What is required » Please tally the lines in the data below that include the string "href", and reply with only the total.

/---

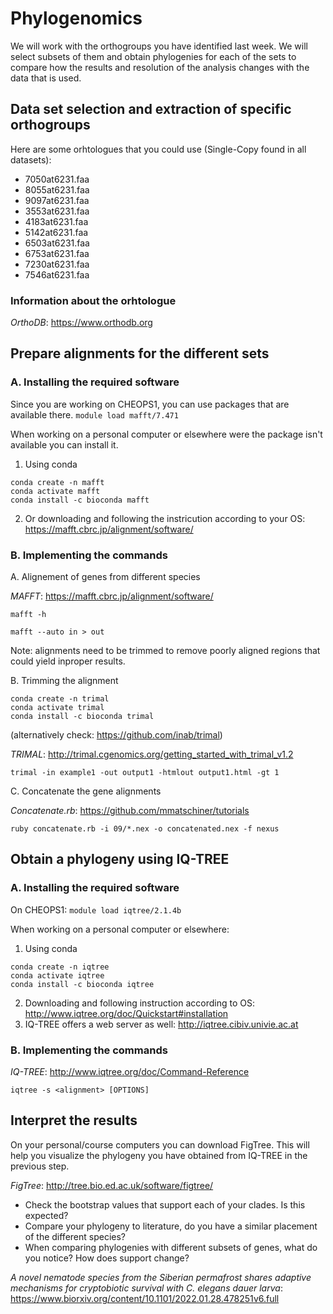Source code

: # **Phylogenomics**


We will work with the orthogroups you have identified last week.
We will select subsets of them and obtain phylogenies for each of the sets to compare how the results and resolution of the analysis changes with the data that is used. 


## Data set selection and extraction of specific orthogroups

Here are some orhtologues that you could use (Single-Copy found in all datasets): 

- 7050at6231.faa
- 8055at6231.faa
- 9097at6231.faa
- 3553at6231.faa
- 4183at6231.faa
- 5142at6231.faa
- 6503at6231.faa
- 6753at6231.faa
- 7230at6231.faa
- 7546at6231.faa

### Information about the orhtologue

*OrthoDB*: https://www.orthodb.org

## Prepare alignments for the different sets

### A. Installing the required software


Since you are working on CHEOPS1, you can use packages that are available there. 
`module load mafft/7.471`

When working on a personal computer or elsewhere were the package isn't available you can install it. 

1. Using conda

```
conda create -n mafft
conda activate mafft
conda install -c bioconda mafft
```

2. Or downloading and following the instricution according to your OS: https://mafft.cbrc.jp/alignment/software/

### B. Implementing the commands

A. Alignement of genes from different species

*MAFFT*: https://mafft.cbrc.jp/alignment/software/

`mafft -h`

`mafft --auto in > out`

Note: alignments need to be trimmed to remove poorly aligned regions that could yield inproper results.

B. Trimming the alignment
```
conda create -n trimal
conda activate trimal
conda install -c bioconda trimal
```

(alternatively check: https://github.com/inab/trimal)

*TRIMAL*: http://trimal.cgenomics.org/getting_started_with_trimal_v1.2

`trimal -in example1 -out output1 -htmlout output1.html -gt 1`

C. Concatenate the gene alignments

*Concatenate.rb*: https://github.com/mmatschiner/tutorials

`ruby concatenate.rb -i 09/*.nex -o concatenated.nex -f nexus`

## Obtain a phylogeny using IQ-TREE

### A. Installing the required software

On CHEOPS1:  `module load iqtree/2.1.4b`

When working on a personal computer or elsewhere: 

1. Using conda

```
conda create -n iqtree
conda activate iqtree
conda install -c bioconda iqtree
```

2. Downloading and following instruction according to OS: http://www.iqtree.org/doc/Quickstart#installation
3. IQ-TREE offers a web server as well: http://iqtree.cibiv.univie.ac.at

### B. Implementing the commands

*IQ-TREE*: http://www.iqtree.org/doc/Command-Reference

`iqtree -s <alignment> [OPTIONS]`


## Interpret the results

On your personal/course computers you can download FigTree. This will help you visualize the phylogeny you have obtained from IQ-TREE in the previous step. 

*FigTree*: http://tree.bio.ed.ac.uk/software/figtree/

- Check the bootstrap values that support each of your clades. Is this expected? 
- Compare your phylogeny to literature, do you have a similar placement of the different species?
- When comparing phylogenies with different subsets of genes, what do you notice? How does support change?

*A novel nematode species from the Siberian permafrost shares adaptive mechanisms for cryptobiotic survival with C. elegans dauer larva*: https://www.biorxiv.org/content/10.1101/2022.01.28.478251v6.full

\---
/---

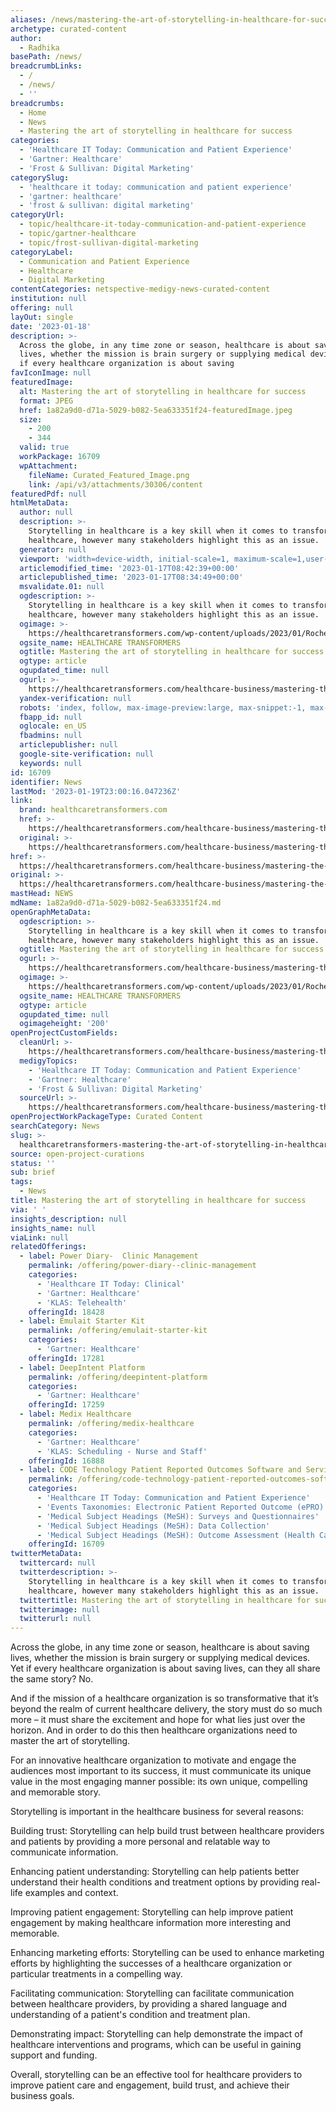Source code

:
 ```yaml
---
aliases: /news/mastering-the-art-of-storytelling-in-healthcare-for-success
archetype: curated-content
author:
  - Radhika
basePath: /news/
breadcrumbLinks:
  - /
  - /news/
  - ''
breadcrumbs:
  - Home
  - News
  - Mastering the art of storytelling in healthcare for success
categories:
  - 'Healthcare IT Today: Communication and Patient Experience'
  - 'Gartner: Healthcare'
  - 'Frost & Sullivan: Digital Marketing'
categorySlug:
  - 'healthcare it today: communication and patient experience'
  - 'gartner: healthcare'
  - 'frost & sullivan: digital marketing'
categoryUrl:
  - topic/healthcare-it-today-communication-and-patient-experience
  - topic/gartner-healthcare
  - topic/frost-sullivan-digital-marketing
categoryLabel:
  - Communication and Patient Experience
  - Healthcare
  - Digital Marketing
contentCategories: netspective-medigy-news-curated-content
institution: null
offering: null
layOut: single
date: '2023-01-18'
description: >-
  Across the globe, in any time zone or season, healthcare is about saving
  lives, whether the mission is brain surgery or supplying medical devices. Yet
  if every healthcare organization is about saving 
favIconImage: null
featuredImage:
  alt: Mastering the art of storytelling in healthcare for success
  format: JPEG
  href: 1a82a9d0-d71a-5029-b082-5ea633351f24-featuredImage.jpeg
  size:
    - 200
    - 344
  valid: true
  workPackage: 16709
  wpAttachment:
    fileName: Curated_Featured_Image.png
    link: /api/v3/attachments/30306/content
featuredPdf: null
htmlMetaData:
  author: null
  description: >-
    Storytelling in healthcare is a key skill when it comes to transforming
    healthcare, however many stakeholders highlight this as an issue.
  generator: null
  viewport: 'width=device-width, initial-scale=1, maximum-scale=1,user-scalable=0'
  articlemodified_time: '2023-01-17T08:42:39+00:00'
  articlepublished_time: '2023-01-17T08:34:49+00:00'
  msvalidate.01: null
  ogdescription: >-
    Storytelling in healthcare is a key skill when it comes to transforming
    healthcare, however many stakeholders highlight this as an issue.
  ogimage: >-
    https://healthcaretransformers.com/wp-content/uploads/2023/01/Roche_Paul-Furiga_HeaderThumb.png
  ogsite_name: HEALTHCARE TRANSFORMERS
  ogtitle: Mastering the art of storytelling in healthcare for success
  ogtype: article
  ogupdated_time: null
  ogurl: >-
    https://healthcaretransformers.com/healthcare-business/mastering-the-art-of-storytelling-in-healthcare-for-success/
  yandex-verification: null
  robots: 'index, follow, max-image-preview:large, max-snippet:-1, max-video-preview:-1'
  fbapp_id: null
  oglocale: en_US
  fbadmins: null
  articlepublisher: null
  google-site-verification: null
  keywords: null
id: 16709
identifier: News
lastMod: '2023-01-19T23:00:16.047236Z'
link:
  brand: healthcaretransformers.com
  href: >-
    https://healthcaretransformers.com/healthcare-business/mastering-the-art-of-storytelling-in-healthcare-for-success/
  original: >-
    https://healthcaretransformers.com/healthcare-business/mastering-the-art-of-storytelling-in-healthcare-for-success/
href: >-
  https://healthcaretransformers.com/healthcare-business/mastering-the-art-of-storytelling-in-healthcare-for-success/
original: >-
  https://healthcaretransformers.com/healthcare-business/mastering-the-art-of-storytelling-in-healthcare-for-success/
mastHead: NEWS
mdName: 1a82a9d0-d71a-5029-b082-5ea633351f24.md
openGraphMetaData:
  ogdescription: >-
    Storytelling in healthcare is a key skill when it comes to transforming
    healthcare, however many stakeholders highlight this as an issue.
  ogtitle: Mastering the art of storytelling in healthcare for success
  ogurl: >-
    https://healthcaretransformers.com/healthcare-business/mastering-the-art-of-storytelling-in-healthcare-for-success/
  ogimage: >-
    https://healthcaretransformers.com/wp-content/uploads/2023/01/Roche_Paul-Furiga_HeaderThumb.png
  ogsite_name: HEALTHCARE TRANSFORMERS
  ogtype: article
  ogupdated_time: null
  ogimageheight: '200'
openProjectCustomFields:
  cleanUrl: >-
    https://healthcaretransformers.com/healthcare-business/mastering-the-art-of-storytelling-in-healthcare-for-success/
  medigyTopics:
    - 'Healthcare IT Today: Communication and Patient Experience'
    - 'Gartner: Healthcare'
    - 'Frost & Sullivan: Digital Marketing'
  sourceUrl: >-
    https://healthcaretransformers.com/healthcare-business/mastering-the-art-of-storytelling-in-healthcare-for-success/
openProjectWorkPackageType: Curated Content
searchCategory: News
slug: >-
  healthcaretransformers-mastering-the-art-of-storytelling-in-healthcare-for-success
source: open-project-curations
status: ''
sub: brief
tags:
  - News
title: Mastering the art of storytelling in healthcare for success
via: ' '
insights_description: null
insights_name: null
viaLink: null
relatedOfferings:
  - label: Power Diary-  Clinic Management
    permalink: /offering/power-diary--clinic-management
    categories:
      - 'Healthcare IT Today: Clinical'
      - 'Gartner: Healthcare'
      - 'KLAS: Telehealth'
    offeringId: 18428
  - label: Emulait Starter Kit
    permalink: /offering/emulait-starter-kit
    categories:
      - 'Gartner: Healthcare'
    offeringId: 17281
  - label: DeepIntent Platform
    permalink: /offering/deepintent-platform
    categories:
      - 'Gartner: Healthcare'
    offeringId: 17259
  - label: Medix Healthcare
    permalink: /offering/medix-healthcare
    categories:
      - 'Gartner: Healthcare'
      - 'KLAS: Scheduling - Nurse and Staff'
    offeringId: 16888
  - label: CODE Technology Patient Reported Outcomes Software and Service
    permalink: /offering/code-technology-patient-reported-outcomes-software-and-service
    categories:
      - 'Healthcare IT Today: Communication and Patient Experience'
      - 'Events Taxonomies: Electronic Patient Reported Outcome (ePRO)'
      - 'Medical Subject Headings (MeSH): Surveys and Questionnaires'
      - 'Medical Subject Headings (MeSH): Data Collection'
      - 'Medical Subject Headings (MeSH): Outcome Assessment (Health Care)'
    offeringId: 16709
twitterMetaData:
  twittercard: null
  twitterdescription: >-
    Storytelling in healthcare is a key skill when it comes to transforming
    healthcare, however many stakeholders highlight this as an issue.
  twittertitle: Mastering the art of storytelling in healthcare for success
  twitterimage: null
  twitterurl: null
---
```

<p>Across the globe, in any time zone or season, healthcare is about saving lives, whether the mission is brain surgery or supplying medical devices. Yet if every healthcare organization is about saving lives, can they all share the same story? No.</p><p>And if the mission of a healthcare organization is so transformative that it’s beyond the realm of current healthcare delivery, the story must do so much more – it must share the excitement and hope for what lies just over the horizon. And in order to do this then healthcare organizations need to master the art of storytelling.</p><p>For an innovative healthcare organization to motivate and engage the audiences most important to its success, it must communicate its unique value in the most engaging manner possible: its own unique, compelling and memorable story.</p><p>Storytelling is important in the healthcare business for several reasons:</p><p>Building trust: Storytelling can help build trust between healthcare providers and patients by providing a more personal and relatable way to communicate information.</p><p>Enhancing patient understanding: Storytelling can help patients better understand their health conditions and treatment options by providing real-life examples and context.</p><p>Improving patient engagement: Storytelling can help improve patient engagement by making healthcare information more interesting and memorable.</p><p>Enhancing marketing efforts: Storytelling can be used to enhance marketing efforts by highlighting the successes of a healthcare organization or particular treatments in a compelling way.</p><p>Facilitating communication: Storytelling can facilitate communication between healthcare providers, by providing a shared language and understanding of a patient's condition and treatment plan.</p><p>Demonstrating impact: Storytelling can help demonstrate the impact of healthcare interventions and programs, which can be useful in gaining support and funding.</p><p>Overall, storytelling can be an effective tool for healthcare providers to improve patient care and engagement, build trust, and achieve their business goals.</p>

\---

Written response » 3